Re: Maven Optimism

From: Chuck Hill (chil..lobal-village.net)
Date: Wed Jul 09 2008 - 20:39:02 EDT

  • Next message: Lachlan Deck: "Re: Maven Optimism"

    On Jul 9, 2008, at 5:32 PM, Lachlan Deck wrote:

    > On 10/07/2008, at 4:38 AM, Chuck Hill wrote:
    >
    >> On Jul 9, 2008, at 11:20 AM, Pierce T. Wetter III wrote:
    >>
    >>>> Now, what does maven do for this? Unless it is reading
    >>>> the .classpath file, it also has to somehow, somewhere duplicate
    >>>> the information that Eclipse uses. Duplication is duplication.
    >>>> And will Eclipse update the Maven information in the pom.xml
    >>>> when a new framework is added? When a new jar is added to the
    >>>> project? Or is that all manual pom fiddling?
    >>>
    >>> maven works in reverse. I don't know anything about the Eclipse
    >>> maven plugins yet, but I think that when you add dependencies to
    >>> the pom, it generates an updated classpath for use with running/
    >>> compiling in Eclipse. The upcoming m2eclipse plugin means you can
    >>> edit the dependency in a GUI fairly efficiently. And unlike
    >>> Eclipse's build path editor, using maven means it pulls in the
    >>> dedpendencies of the dependencies as well. So actually slightly
    >>> less duplication because you can say "hey, I need this framework",
    >>> without having to know what that framework needs in turn.

PROBLEM SET ::
a: Answer these questions about the Maven mailing-list message:
(i) On what date and at what time was the message sent?
(ii) What is the name of the upcoming plugin that allows a dependency to be edited in a GUI?
(iii) Who wrote the message listed as the next message?
b: Transcribe the herbarium listing lines exactly as they appear, everything from the line containing "country: Colombia" down to the line containing "state / province: New York", with both of those lines included.

Stored data entries ::
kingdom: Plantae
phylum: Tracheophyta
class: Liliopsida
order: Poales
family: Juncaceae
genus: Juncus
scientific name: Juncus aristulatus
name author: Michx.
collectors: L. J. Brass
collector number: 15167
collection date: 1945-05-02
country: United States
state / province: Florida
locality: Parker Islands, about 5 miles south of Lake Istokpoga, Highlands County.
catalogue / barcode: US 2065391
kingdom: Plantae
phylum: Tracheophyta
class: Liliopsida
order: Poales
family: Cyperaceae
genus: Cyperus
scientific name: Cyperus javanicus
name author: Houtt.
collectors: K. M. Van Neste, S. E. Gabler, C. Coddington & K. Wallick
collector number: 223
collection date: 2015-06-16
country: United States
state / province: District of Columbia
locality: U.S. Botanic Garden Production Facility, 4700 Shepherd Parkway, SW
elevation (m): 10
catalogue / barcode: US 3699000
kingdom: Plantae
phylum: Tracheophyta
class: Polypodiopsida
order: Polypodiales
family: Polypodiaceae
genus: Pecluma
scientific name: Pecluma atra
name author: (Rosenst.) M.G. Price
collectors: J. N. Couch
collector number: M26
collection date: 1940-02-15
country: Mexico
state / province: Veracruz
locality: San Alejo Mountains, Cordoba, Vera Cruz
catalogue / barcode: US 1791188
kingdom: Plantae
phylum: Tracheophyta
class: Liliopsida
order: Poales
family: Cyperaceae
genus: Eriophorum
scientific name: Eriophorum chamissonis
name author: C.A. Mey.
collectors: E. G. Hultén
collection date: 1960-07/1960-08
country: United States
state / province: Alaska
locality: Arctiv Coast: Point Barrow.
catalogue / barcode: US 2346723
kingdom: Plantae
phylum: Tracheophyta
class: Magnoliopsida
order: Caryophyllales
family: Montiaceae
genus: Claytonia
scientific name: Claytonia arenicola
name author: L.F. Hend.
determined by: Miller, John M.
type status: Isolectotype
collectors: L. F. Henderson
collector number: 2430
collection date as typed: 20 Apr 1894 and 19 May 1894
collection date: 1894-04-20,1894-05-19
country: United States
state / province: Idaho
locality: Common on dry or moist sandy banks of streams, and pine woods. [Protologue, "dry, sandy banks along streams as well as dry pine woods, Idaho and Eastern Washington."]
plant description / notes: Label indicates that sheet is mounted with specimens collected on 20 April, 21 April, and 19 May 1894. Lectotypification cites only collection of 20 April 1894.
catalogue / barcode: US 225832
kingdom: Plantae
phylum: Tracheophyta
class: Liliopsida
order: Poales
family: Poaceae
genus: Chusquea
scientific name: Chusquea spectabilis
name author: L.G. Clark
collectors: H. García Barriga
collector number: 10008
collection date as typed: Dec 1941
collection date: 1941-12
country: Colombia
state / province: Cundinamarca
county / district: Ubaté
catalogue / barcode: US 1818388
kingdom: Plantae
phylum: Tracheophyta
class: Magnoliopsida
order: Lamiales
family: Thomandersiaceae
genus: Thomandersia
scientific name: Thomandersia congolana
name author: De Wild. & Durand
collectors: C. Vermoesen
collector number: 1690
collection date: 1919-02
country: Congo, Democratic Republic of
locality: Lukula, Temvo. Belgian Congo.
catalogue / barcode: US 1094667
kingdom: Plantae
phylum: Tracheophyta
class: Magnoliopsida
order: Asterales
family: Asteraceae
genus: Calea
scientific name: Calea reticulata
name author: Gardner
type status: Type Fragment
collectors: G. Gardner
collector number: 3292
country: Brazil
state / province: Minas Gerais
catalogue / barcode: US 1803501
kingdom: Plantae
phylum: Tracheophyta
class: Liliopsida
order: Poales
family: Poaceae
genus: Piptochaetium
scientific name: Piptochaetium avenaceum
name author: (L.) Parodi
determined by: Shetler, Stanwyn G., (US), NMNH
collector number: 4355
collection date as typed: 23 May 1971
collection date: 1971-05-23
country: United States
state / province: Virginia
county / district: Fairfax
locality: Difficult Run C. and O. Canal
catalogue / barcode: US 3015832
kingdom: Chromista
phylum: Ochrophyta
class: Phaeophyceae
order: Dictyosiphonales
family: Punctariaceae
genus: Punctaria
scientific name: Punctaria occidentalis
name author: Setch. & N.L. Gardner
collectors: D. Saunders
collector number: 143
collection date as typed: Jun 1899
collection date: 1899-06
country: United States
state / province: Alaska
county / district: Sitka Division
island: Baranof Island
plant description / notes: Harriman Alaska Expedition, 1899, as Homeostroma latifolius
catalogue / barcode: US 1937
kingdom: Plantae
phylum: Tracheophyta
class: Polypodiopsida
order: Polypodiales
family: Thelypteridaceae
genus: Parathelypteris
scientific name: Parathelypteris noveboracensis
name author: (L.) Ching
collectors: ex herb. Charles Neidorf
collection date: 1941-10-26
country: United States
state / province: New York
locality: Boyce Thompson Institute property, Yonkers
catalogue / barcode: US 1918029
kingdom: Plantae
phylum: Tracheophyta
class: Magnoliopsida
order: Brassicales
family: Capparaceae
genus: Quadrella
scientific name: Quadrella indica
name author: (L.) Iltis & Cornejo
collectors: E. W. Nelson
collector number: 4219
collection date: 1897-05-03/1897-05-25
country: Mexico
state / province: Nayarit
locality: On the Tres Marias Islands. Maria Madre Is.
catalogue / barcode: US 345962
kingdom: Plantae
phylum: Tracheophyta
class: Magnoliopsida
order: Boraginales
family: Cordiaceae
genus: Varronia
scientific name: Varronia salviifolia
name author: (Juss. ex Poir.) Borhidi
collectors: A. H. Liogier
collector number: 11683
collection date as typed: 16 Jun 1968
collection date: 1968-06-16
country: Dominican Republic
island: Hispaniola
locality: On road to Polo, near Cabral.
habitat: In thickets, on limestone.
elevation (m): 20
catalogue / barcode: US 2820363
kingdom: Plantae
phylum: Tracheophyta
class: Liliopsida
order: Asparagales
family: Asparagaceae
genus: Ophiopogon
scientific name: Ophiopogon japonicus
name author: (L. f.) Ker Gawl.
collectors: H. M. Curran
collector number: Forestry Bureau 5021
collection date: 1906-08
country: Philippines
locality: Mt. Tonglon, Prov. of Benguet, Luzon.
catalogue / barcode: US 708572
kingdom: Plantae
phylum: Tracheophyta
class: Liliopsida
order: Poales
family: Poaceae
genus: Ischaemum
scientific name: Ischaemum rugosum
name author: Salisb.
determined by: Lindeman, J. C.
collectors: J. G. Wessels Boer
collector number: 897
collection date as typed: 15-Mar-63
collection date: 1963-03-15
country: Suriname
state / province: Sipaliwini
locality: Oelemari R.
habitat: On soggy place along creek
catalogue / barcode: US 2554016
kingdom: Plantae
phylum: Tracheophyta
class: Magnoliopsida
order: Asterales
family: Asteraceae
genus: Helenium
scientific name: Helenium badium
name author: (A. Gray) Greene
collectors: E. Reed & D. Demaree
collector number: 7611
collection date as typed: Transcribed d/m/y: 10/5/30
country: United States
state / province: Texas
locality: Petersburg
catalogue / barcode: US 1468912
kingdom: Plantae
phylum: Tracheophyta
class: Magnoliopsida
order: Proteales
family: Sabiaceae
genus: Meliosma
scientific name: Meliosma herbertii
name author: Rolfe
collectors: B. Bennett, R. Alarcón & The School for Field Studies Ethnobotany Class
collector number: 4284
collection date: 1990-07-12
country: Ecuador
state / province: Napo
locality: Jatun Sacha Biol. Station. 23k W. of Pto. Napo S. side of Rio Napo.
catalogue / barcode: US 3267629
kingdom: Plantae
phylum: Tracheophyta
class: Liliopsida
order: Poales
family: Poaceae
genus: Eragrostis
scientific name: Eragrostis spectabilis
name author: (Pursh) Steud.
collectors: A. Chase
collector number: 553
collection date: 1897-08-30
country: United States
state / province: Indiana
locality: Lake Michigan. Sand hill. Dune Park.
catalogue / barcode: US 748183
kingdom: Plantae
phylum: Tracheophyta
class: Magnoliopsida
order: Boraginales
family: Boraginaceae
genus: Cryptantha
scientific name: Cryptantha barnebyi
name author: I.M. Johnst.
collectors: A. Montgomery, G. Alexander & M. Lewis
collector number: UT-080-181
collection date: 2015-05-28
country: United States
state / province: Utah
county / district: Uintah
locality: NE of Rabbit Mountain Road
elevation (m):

THE RESULTS ::
a:
(i) Wed Jul 09 2008, 20:39:02 EDT
(ii) m2eclipse
(iii) Lachlan Deck

b:
country: Colombia
state / province: Cundinamarca
county / district: Ubaté
catalogue / barcode: US 1818388
kingdom: Plantae
phylum: Tracheophyta
class: Magnoliopsida
order: Lamiales
family: Thomandersiaceae
genus: Thomandersia
scientific name: Thomandersia congolana
name author: De Wild. & Durand
collectors: C. Vermoesen
collector number: 1690
collection date: 1919-02
country: Congo, Democratic Republic of
locality: Lukula, Temvo. Belgian Congo.
catalogue / barcode: US 1094667
kingdom: Plantae
phylum: Tracheophyta
class: Magnoliopsida
order: Asterales
family: Asteraceae
genus: Calea
scientific name: Calea reticulata
name author: Gardner
type status: Type Fragment
collectors: G. Gardner
collector number: 3292
country: Brazil
state / province: Minas Gerais
catalogue / barcode: US 1803501
kingdom: Plantae
phylum: Tracheophyta
class: Liliopsida
order: Poales
family: Poaceae
genus: Piptochaetium
scientific name: Piptochaetium avenaceum
name author: (L.) Parodi
determined by: Shetler, Stanwyn G., (US), NMNH
collector number: 4355
collection date as typed: 23 May 1971
collection date: 1971-05-23
country: United States
state / province: Virginia
county / district: Fairfax
locality: Difficult Run C. and O. Canal
catalogue / barcode: US 3015832
kingdom: Chromista
phylum: Ochrophyta
class: Phaeophyceae
order: Dictyosiphonales
family: Punctariaceae
genus: Punctaria
scientific name: Punctaria occidentalis
name author: Setch. & N.L. Gardner
collectors: D. Saunders
collector number: 143
collection date as typed: Jun 1899
collection date: 1899-06
country: United States
state / province: Alaska
county / district: Sitka Division
island: Baranof Island
plant description / notes: Harriman Alaska Expedition, 1899, as Homeostroma latifolius
catalogue / barcode: US 1937
kingdom: Plantae
phylum: Tracheophyta
class: Polypodiopsida
order: Polypodiales
family: Thelypteridaceae
genus: Parathelypteris
scientific name: Parathelypteris noveboracensis
name author: (L.) Ching
collectors: ex herb. Charles Neidorf
collection date: 1941-10-26
country: United States
state / province: New York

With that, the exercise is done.